Starting at the top line, print the entries below exactly as they are and skip every picture.

Collected data:
........

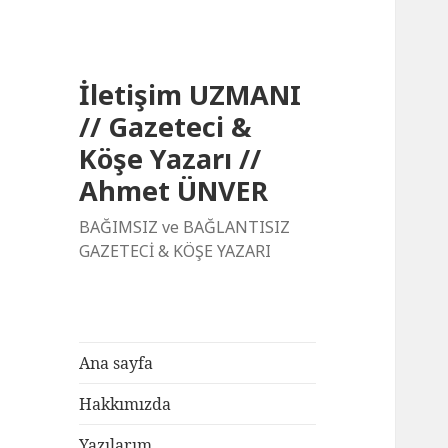
İletişim UZMANI
// Gazeteci &
Köşe Yazarı //
Ahmet ÜNVER
BAĞIMSIZ ve BAĞLANTISIZ
GAZETECİ & KÖŞE YAZARI
Ana sayfa
Hakkımızda
Yazılarım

........

- _Task result_
İletişim UZMANI
// Gazeteci &
Köşe Yazarı //
Ahmet ÜNVER
BAĞIMSIZ ve BAĞLANTISIZ
GAZETECİ & KÖŞE YAZARI
Ana sayfa
Hakkımızda
Yazılarım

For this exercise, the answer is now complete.